As pessoas se reconhecem como sendo tais tendo outras como espelho. As professoras entrevistadas alegaram que, a partir de seu ingresso no PEC - Formação Universitária, começaram a ser vistas de outro modo pelos colegas de escola. “Ser visto com outros olhos” é um elemento que faz com que o professor também se veja de outro modo. E isso o modifica, o altera. (p. 247).

Com isso, Sarmento (2003) argumentou que as mudanças nas professoras/alunas ocorreram não somente no campo profissional, mas também no campo pessoal, devido à valorização social que elas passaram a ter.

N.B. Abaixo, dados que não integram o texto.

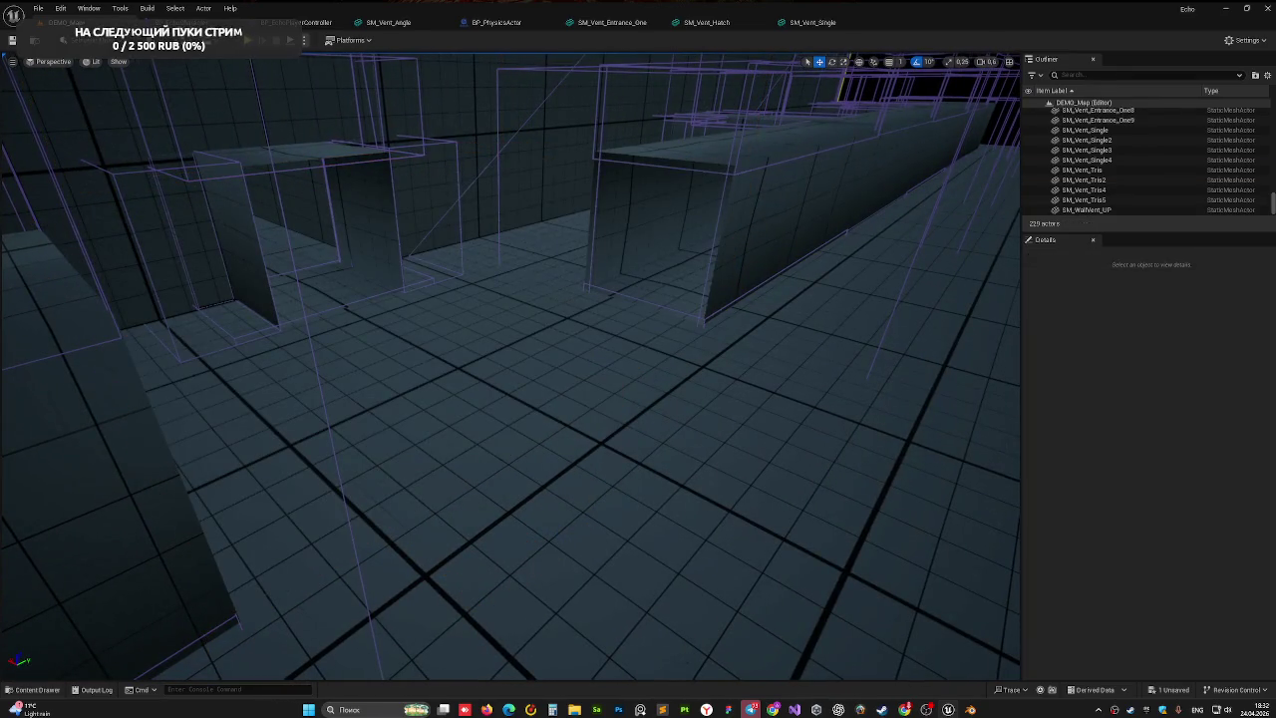
{"action": "left_click_drag", "start_coordinate": [510, 367], "coordinate": [805, 75]}
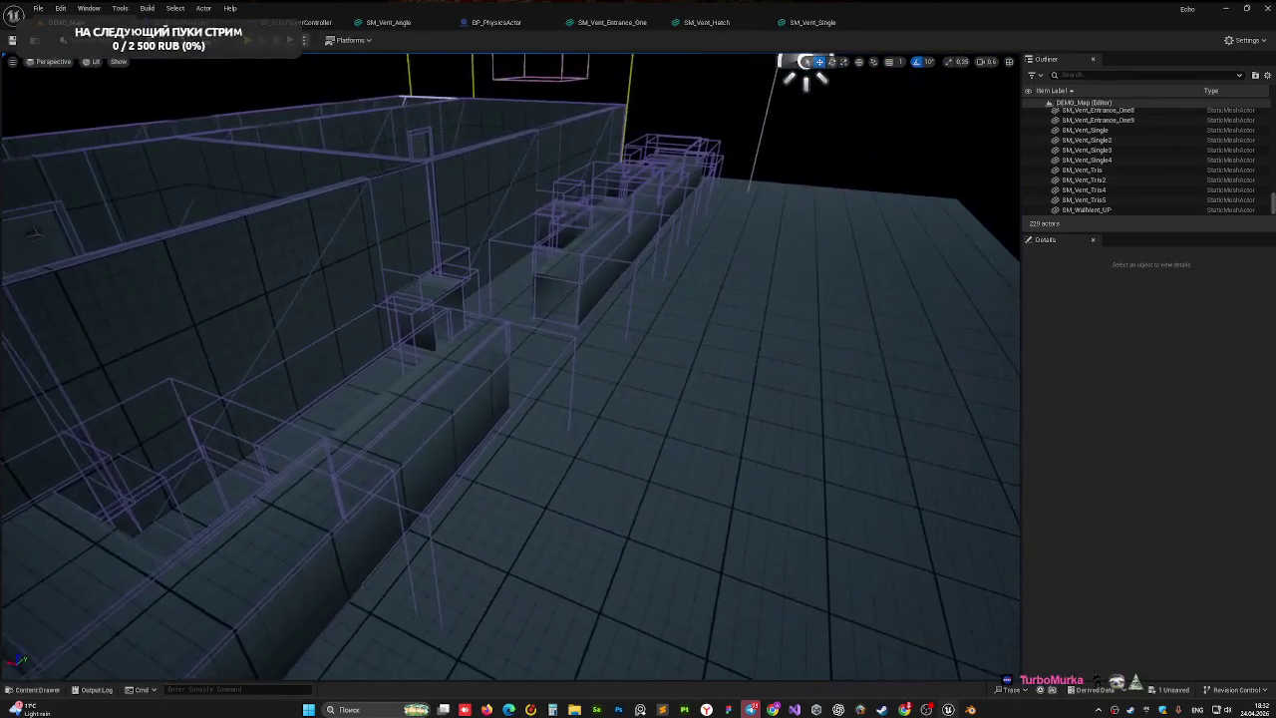
{"action": "left_click_drag", "start_coordinate": [544, 294], "coordinate": [544, 294]}
- Switch to Blender and save WallsAndDoors.blend
{"action": "mouse_move", "coordinate": [971, 710]}
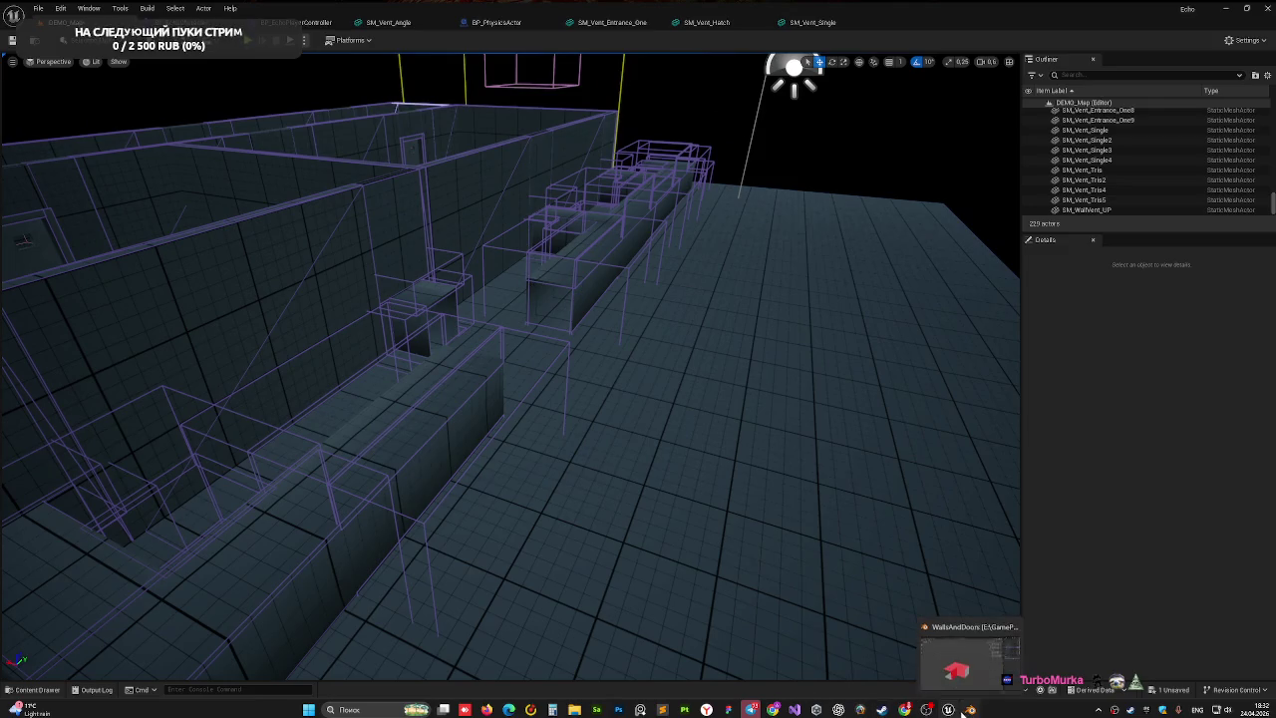
{"action": "left_click", "coordinate": [969, 653]}
{"action": "right_click", "coordinate": [698, 369]}
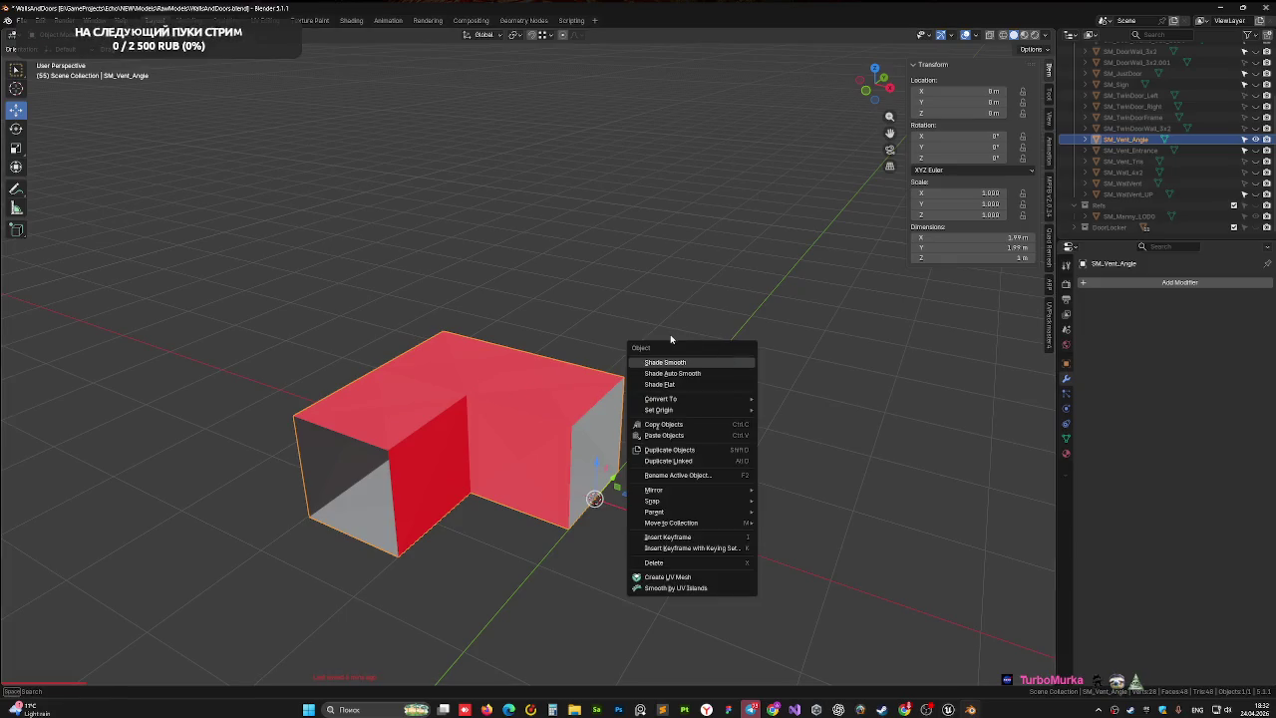
{"action": "key", "text": "ctrl+s"}
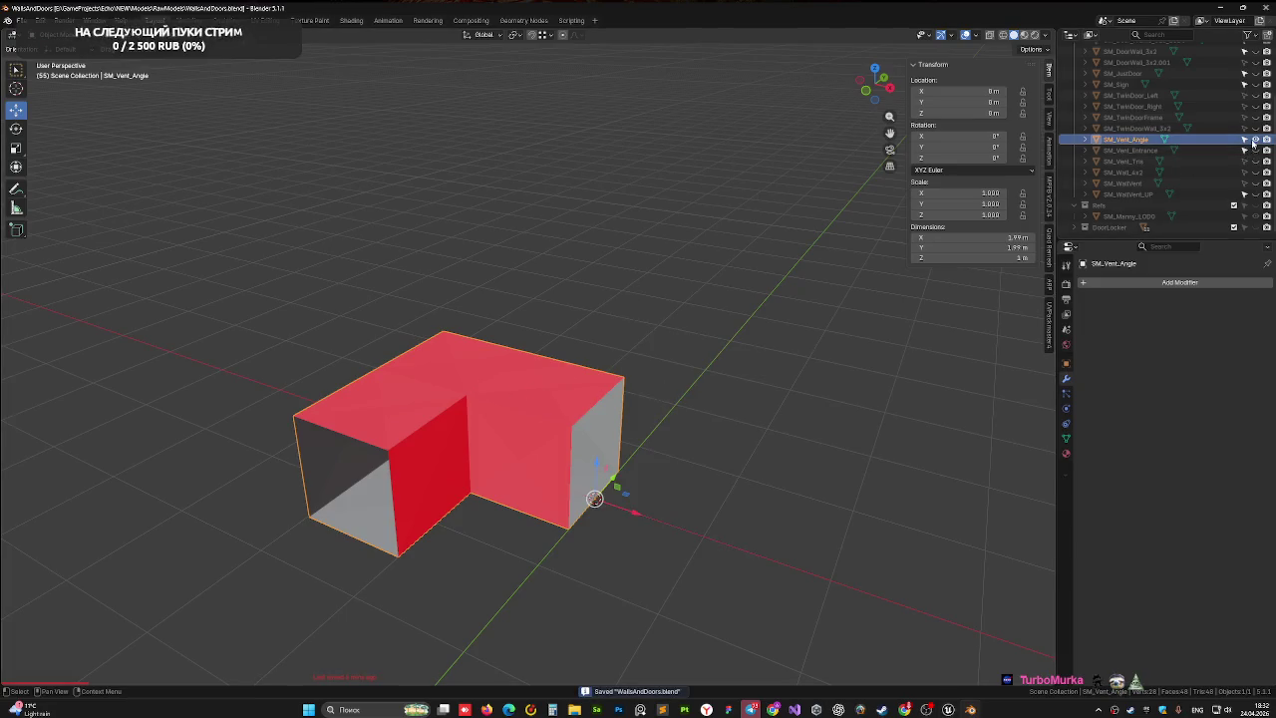
- Hide SM_Vent_Angle and make SM_Vent_Tris visible in the viewport
{"action": "left_click", "coordinate": [1255, 140]}
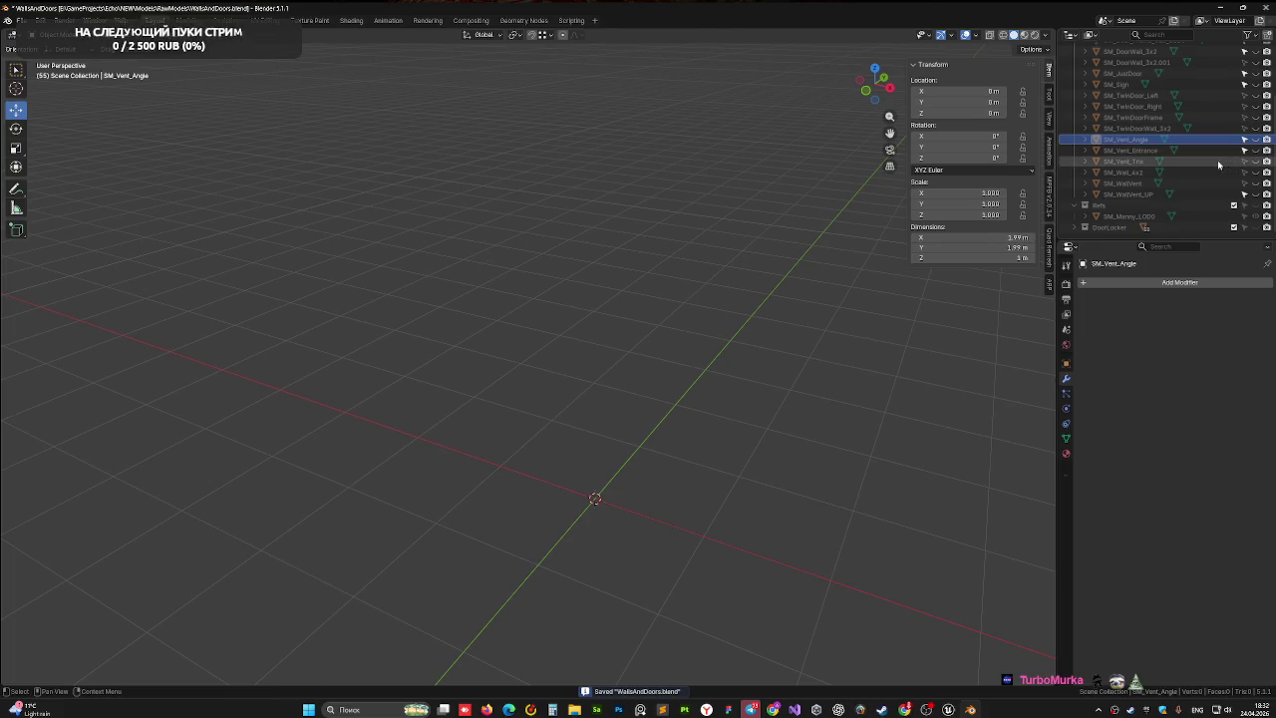
{"action": "left_click", "coordinate": [1226, 163]}
{"action": "left_click", "coordinate": [1255, 161]}
- Rename SM_Vent_Tris to SM_Vent_Single in the Outliner
{"action": "double_click", "coordinate": [1145, 161]}
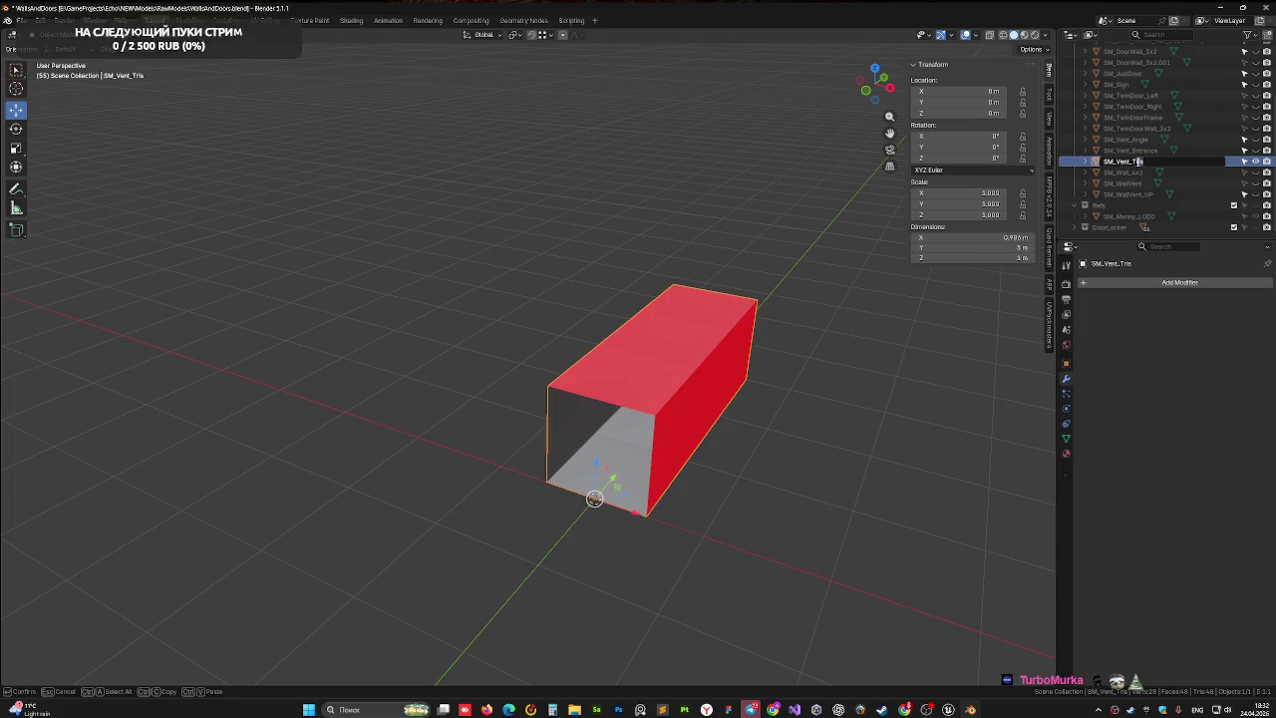
{"action": "key", "text": "ctrl+BackSpace"}
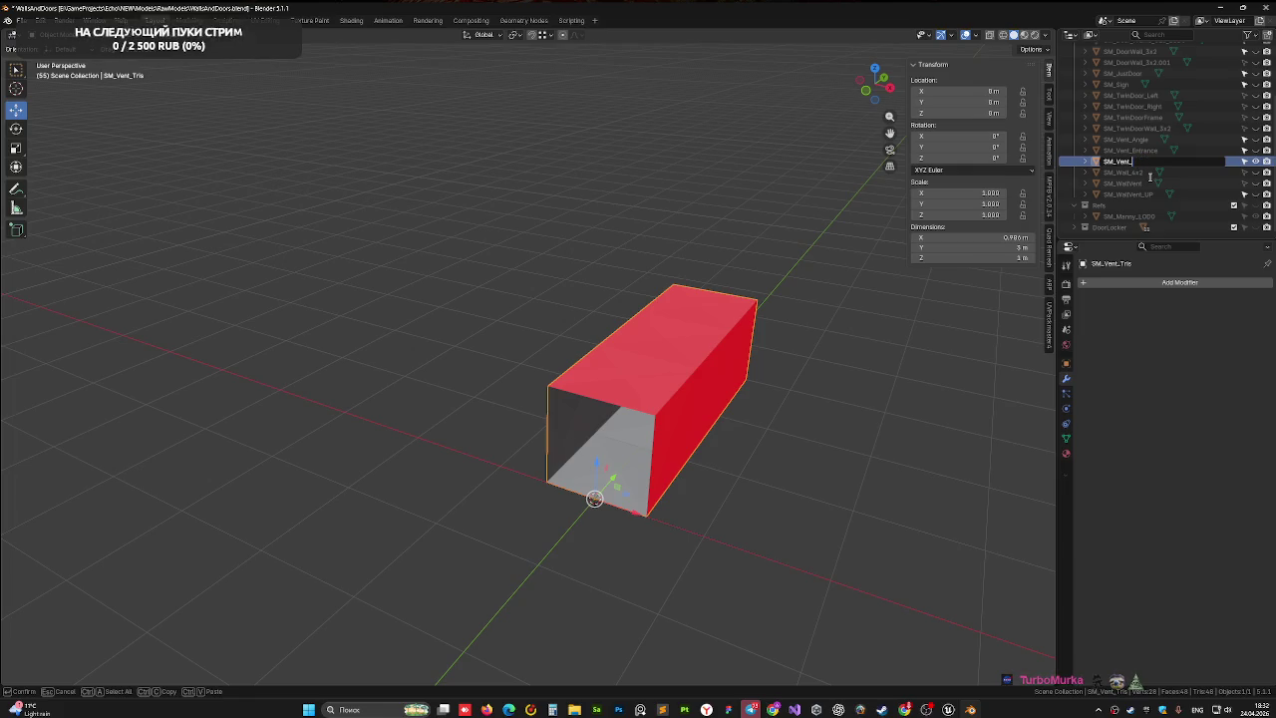
{"action": "type", "text": "Sm"}
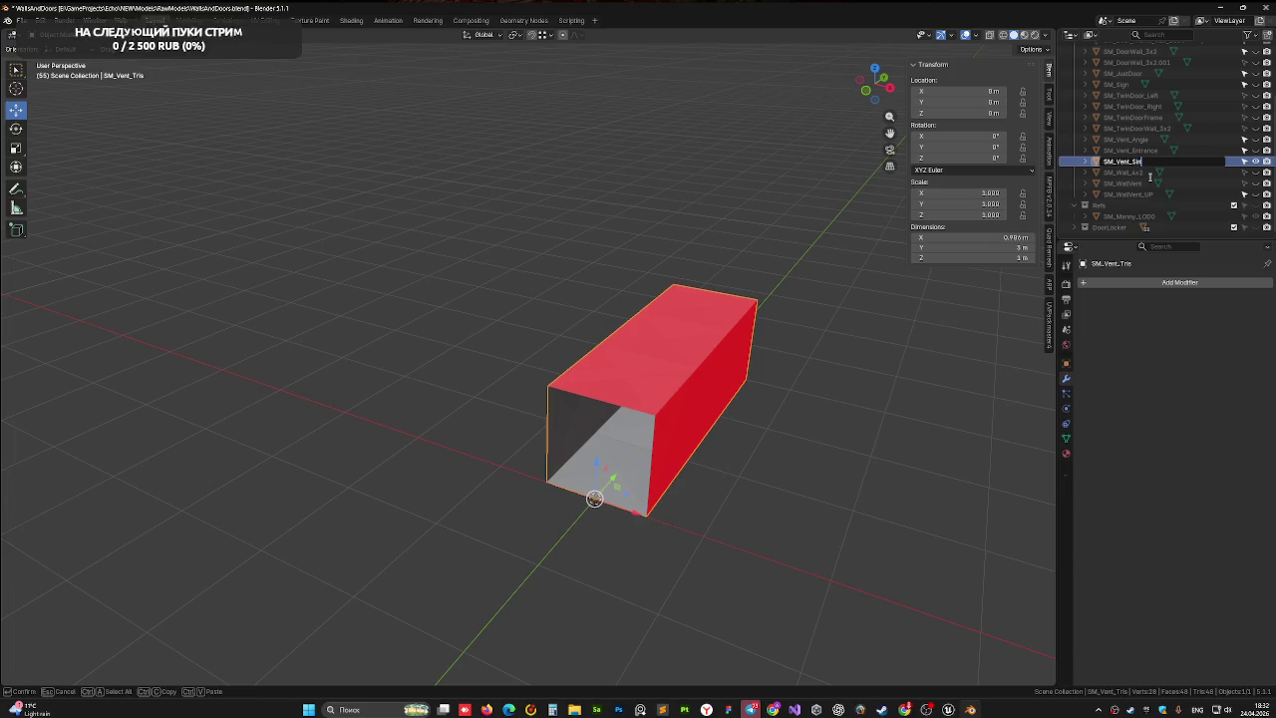
{"action": "type", "text": "gle"}
{"action": "key", "text": "Return"}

Barbosa (2005) constatou uma mudança positiva na postura das professoras/alunas no fim do PEC. No entanto, a autora se colocou de forma mais pessimista ao analisar essas mudanças, acreditando que elas em nada contribuirão para uma mudança efetiva do trabalho dessas professoras dentro da sala de aula, visto que elas dependem muito mais das condições de trabalho e da formação inicial do que simplesmente da valorização social.

Nesta pesquisa, não pretendo avaliar se houve qualquer mudança no trabalho das professoras/alunas dentro da sala de aula, visto que esse não é o objetivo deste estudo. É possível averiguar apenas que, na perspectiva das professoras/alunas

entrevistas, o projeto Pedagogia Cidadã trouxe contribuições significativas para as suas vidas, como a valorização profissional, as trocas de experiências, a aquisição de hábitos de estudo e uma visão mais crítica sobre seu trabalho na educação.

Neste capítulo, apresentei e discuti os resultados desta pesquisa. A partir desses dados, foi possível constatar que o projeto Pedagogia Cidadã, na perspectiva das professoras/alunas entrevistadas, pareceu ter maior preocupação com a certificação em massa de professoras do que com a formação crítica para o trabalho na educação infantil. Isso pode ter se dado devido ao alinhamento do projeto com as políticas neoliberais predominantes no país atualmente. Apesar disso, não se pode desconsiderar as contribuições que o projeto trouxe para a mudança na postura dessas professoras/alunas, que se tornaram mais críticas quanto ao trabalho na educação.